Ugh! There's a drop of blood on the upper
jaw. It's on the eyetooth. Ghastly, isn't it? When I saw it
running along the floor of the hall, the strength almost
went out of my hands, and I felt my knees bending, then I
understood that it was the gale, driving it over the smooth
boards. You don t blame me? No, I should think not! We were
boys together, and we've seen a thing or two, and we may
just as well own to each other that we were both in a
beastly funk when it slid across the floor at you. No wonder
you pinched your finger picking it up, after that, if I did
the same thing out of sheer nervousness, in broad daylight,
with the sun streaming in on me.
Strange that the jaw should stick to it so
closely, isn't it? I suppose it's the dampness, for it shuts
like a vice--I have wiped off the drop of blood, for it was
not nice to look at. I'm not going to try to open the jaws,
don't be afraid! I shall not play any tricks with the poor
thing, but I'll just seal the box again, and we'll take it
upstairs and put it away where it wants to be. The wax is on
the writing-table by the window. Thank you. It will be long
before I leave my seal lying about again, for Trehearn to
use, I can tell you. Explain? I don't explain natural
phenomena, but if you choose to think that Trehearn had
hidden it somewhere in the bushes, and that the gale blew it
to the house against the door, and made it knock, as if it
wanted to be let in, you're not thinking the impossible, and
I'm quite ready to agree with you.
Do you see that? You can swear that you've
actually seen me seal it this time, in case anything of the
kind should occur again. The wax fastens the strings to the
lid, which cannot possibly be lifted, even enough to get in
one finger. You're quite satisfied, aren't you? Yes.

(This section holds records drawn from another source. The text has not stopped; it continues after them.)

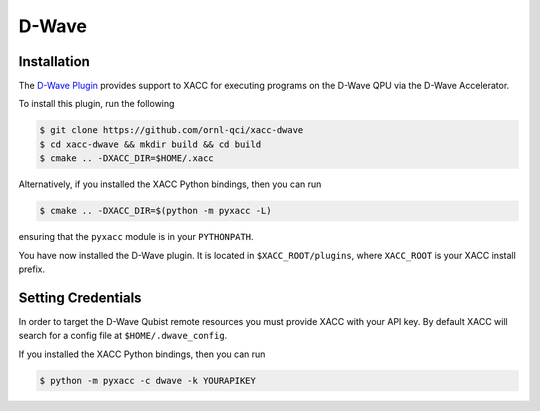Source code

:D-Wave
=======

Installation
------------
The `D-Wave Plugin <https://github.com/ornl-qci/xacc-dwave>`_ provides
support to XACC for executing programs on the D-Wave QPU via the D-Wave Accelerator.

To install this plugin, run the following

.. code::

   $ git clone https://github.com/ornl-qci/xacc-dwave
   $ cd xacc-dwave && mkdir build && cd build
   $ cmake .. -DXACC_DIR=$HOME/.xacc 

Alternatively, if you installed the XACC Python bindings, then you can run 

.. code::

   $ cmake .. -DXACC_DIR=$(python -m pyxacc -L)

ensuring that the ``pyxacc`` module is in your ``PYTHONPATH``.

You have now installed the D-Wave plugin. It is located in ``$XACC_ROOT/plugins``, 
where ``XACC_ROOT`` is your XACC install prefix.

Setting Credentials
-------------------

In order to target the D-Wave Qubist remote resources you must provide 
XACC with your API key. By default
XACC will search for a config file at ``$HOME/.dwave_config``.

If you installed the XACC Python bindings, then you can run 

.. code::

   $ python -m pyxacc -c dwave -k YOURAPIKEY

Besides, I shall lock the cupboard and keep the key in my
pocket hereafter.
Now we can take the lantern and go upstairs.
Do you know? I'm very much inclined to agree with your
theory that the wind blew it against the house. I'll go
ahead, for I know the stairs; just hold the lantern near my
feet as we go up. How the wind howls and whistles! Did you
feel the sand on the floor under your shoes as we crossed
the hall?
Yes--this is the door of the best bedroom.

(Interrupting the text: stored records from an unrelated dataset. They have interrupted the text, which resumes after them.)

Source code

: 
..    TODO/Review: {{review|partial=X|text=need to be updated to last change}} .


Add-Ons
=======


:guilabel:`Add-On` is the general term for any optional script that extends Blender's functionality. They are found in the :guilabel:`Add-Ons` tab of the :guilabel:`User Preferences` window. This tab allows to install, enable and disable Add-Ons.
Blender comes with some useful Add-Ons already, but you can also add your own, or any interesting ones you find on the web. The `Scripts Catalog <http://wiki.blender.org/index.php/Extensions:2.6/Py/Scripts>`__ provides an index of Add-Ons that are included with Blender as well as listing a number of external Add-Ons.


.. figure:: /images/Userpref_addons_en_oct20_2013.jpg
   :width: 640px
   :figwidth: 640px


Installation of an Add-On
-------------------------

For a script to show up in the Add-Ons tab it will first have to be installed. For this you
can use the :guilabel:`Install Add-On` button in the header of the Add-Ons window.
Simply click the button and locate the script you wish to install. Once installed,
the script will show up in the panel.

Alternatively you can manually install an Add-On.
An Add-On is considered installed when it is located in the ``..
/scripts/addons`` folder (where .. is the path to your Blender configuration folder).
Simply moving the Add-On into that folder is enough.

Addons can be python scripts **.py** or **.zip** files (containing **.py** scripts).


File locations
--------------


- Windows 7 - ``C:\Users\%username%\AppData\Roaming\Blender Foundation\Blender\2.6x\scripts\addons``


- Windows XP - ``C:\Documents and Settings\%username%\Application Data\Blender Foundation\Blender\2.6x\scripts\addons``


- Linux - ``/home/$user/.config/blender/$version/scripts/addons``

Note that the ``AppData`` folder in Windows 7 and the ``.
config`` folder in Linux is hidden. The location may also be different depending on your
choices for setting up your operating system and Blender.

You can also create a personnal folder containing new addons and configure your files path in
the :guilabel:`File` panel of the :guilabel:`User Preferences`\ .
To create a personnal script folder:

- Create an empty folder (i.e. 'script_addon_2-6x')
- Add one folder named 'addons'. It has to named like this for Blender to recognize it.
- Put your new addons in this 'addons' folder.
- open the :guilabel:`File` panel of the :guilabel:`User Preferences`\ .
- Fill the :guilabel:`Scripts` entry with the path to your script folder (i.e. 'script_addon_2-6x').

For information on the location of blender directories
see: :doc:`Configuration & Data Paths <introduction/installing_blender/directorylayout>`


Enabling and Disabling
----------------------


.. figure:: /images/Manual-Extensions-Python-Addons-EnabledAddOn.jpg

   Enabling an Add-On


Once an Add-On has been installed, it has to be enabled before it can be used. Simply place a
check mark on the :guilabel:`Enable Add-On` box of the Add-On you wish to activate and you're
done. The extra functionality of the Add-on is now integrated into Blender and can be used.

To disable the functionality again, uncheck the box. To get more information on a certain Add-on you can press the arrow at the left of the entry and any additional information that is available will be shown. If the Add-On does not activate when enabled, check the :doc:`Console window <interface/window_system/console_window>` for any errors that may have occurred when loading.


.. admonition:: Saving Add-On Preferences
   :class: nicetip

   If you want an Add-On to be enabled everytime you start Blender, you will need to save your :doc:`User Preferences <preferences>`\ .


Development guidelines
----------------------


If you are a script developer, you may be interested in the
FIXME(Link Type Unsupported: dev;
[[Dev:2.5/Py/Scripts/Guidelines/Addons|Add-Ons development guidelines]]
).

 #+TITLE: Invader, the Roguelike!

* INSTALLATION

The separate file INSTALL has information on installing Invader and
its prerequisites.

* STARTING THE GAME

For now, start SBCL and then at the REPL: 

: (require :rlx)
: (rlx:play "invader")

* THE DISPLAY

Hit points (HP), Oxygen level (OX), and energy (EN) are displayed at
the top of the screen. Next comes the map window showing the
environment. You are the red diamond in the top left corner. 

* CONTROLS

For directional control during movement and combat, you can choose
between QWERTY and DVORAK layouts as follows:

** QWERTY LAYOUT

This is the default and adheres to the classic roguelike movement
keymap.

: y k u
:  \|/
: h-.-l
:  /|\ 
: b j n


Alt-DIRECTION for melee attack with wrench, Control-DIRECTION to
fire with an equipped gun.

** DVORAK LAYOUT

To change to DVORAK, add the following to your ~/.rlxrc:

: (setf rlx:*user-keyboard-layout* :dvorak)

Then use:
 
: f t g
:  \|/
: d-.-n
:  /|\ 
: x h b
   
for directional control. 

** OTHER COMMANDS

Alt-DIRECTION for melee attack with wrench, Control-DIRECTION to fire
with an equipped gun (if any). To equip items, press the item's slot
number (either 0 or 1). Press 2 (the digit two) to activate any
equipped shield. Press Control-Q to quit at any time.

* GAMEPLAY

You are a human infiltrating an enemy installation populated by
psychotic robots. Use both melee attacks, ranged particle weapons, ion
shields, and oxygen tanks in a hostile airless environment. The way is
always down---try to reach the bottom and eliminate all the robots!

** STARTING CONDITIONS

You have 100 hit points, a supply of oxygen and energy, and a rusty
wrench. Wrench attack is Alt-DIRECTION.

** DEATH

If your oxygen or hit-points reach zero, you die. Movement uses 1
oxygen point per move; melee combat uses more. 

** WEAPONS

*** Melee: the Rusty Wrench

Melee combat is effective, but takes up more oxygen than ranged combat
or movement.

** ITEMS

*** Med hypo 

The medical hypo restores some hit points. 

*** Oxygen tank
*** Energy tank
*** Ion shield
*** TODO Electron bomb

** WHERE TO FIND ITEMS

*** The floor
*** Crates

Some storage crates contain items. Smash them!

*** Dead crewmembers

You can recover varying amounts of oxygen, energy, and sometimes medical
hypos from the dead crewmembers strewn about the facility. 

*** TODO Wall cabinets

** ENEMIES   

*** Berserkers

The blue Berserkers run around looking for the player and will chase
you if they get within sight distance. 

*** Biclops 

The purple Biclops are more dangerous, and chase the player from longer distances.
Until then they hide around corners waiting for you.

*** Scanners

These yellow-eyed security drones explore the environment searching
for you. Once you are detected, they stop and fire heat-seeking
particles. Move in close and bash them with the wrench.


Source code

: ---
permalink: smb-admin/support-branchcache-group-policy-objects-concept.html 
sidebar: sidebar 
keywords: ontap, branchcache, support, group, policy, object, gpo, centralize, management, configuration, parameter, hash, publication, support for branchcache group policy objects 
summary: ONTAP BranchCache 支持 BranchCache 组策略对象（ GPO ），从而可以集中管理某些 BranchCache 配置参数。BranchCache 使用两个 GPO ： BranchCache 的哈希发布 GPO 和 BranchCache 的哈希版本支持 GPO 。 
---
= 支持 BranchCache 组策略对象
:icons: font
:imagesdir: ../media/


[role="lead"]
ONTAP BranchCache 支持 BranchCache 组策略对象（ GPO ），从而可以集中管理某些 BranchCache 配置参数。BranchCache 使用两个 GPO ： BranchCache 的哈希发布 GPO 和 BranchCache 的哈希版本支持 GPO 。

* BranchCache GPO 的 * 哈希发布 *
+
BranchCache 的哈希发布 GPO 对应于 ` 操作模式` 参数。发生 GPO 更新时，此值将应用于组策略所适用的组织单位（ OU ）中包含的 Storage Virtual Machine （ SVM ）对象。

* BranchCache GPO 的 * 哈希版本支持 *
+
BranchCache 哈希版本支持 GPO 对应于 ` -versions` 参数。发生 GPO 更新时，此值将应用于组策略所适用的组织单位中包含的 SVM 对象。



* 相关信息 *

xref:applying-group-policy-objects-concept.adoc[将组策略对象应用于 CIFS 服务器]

Hold up the lantern, please. This side, by the head of the
bed. I left the cupboard open when I got the box. Isn't it
queer how the faint odour of women's dresses will hang about
an old closet for years? This is the shelf. You've seen me
set the box there, and now you see me turn the key and put
it into my pocket. So that's done!
Goodnight. Are you sure you're quite
comfortable? It's not much of a room, but I dare say you
would as soon sleep here as upstairs tonight. If you want
anything, sing out; there's only a lath and plaster
partition between us. There's not so much wind on this side
by half. There's the Hollands on the table, if you'll have
one more nightcap. No? Well, do as you please. Goodnight
again, and don't dream about that thing, if you can.